"I really thought it started with the crowd, it started with our atmosphere," said Andrew McCutchen on the Pirates' first playoff win since I was entering the first grade. "It was great to see everybody wearing all black. If I was the other team, I definitely wouldn't want to be here. I wouldn't want to play here because of how loud it was. Just to have all those fans into it, into the game, it says a lot."
McCutchen said that he wanted the Pittsburgh faithful to black out PNC Park a day before the Buccos hosted their first playoff game in more than two decades. Pirates fans showed up in all black, but that wasn't all they did for the Pirates in the first playoff game of the 2013 season. During the Reds' player introductions, the public address announcer was drowned out by chants of "Lets Go Bucs," and they sustained their enthusiasm throughout the contest.
Marlon Byrd led off the bottom of the second inning with a solo shot to left field, and PNC erupted as fireworks lit up the centerfield skies. The noise level grew, but the crowd came together to chant in unison.
"CUUUUUEEEEETOOOOOOOOO!" they sung to the Cincinnati Reds starting pitcher, Johnny Cueto, who was 13-4 lifetime against the Pirates, the team he had his lowest ERA against with a minimum of five starts. "CUUUUUEEEEETOOOOOOOOO," they'd repeat over and over and over again with the rhythm of a fire truck that had its pitch knocked down a few octaves.
"It definitely felt like the crowd had an impact on his psyche a little bit," said Russell Martin, the Pittsburgh Pirates' catcher who hit two solo shots on the night, one immediately after Cueto dropped the ball off the side of the bump as the crowd chanted.
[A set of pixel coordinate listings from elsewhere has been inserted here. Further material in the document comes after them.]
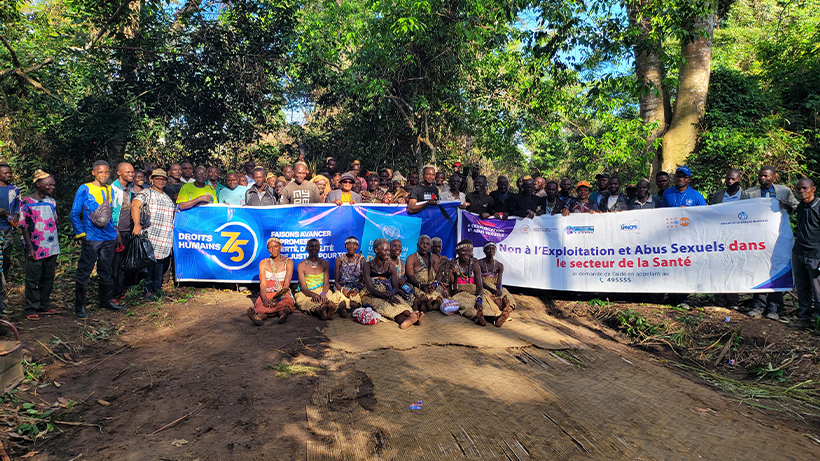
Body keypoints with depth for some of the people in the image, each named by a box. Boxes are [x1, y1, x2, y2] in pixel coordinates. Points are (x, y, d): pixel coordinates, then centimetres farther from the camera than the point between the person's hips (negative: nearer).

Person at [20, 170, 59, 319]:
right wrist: (30, 248, -12)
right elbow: (25, 227, -8)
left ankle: (44, 306, 23)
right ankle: (31, 310, 12)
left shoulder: (51, 202, 9)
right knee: (33, 280, 2)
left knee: (48, 278, 12)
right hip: (35, 249, -5)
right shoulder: (26, 203, -7)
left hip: (52, 249, 5)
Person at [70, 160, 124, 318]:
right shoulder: (84, 189, -4)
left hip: (109, 237, 5)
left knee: (106, 271, 15)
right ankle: (79, 305, 9)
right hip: (91, 238, -5)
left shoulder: (110, 190, 11)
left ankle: (106, 300, 28)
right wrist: (80, 233, -8)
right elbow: (74, 214, -4)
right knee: (84, 272, -1)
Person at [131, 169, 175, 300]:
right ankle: (147, 290, 1)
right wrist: (137, 225, -24)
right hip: (151, 235, -6)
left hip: (165, 239, 6)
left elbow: (173, 212, 33)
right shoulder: (147, 193, 3)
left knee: (161, 261, 7)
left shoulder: (167, 197, 24)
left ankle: (156, 289, 16)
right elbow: (135, 205, -13)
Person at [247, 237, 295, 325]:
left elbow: (287, 284, -8)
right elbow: (262, 284, -3)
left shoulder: (288, 262, 4)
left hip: (283, 294, 0)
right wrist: (264, 299, -24)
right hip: (267, 294, 0)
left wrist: (278, 298, -27)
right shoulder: (263, 263, 10)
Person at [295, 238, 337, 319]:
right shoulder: (301, 266, 5)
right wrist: (313, 295, -26)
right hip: (306, 294, -2)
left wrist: (323, 294, -21)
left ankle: (329, 308, -69)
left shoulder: (325, 263, 12)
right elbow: (303, 286, -4)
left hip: (322, 291, 3)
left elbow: (326, 283, 4)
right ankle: (319, 310, -70)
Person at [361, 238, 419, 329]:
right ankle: (412, 316, -60)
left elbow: (396, 286, 3)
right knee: (386, 304, -36)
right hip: (372, 296, -3)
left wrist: (392, 292, -23)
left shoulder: (391, 267, 12)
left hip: (390, 294, 3)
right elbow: (370, 288, -13)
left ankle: (408, 319, -62)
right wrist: (386, 297, -30)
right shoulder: (368, 266, -1)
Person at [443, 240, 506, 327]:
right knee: (467, 302, -37)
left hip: (473, 294, 3)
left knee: (485, 300, -30)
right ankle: (477, 317, -69)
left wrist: (479, 299, -32)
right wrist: (455, 276, -27)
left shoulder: (475, 266, 3)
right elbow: (453, 291, -9)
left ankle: (495, 317, -61)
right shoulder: (453, 267, -4)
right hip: (459, 295, -3)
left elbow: (479, 286, -10)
"CUUUUUEEEEETOOOOOOOOO! CUUUUUEEEEETOOOOOOOOO!"
With those Cueto chants, the PNC crowd inveigled its way to a hanging fastball over the plate for Martin, one which he graciously sent back to his Pirates constituency.
More fireworks.
How dubious could a man feel in a place that treated its guests that way? The mound is usually a haven for a pitcher of Cueto's stature, but it was the PNC crowd that left in the state of satiety. The chants were damn near palpable; Cueto was essentially rubbing his face against the rugged texture of the profusion of voices, combing his beard with the chorus.
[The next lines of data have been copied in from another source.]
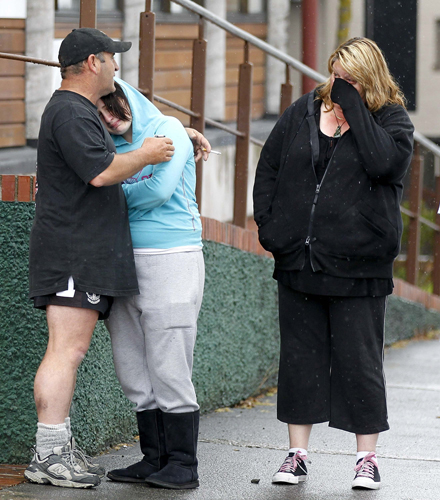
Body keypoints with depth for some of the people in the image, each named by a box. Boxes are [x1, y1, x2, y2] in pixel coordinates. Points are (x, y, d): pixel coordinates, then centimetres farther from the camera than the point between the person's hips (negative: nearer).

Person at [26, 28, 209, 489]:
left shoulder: (81, 111, 23)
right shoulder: (70, 113, -12)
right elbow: (101, 171, -22)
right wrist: (147, 154, -8)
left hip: (88, 255, 11)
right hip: (72, 250, -11)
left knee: (71, 349, 8)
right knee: (66, 350, -12)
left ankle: (60, 447, 10)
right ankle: (48, 457, -14)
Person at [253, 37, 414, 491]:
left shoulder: (391, 118, -1)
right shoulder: (303, 112, 9)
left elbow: (382, 161, -22)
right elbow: (268, 168, 14)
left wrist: (353, 106, -16)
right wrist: (269, 225, 3)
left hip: (358, 264, -4)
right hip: (298, 261, 4)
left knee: (359, 360, 1)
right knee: (299, 355, 8)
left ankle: (367, 457, 11)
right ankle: (297, 453, 16)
After Cueto dropped the baseball, you could see the anxiety in every single one of those dreadlocks as the crowd stopped its chant for a sarcastic cheer. Pirates fans were waving flags and swinging shirts over their heads as Cueto re-approached the rubber — crowd reignighting the chant. TBS cut to a close-up to Cueto right before he entered the stretch; he inhaled a deep breath and exhaled the heebie-jeebies.
This wasn't the moment Cueto signed up for.
Ryan Hanigan gave his signal. Hanigan set up low and outside. Cueto delivered up and over the plate. Cueto's pitch was crushed. Obliterated. Demolished. Those old Batman comics didn't have enough onomatopoeias to describe what happened when Martin's bat made contact with Cueto's pitch.
Another close-up on Cueto showed him rubbing that freshly combed beard, eyes wide open, chewing his gum with an intensity only previously seen after Michael Jordan didn't get the calls he felt he deserved. After Martin finished rounding the bases, TBS showed a replay of the home run, with its Pitch Trax showing that Cueto missed badly. The pitch was, literally, dead center of the strike zone. Martin got his whole barrel on it, and Dusty Baker pulled one of Phil Jackson's old moves — he let Cueto keep pitching. No time taken to settle him down. No time taken to share a few words of advice.
Cueto wouldn't last much longer. He'd be pulled in the fourth inning and would have to watch his Reds lose their fifth consecutive elimination game in postseason play.
Kids grow up wanting to hear their respective names be chanted by thousands of fans on the biggest of stages. Nothing screams be careful what you wish for better than the good folks at PNC Park.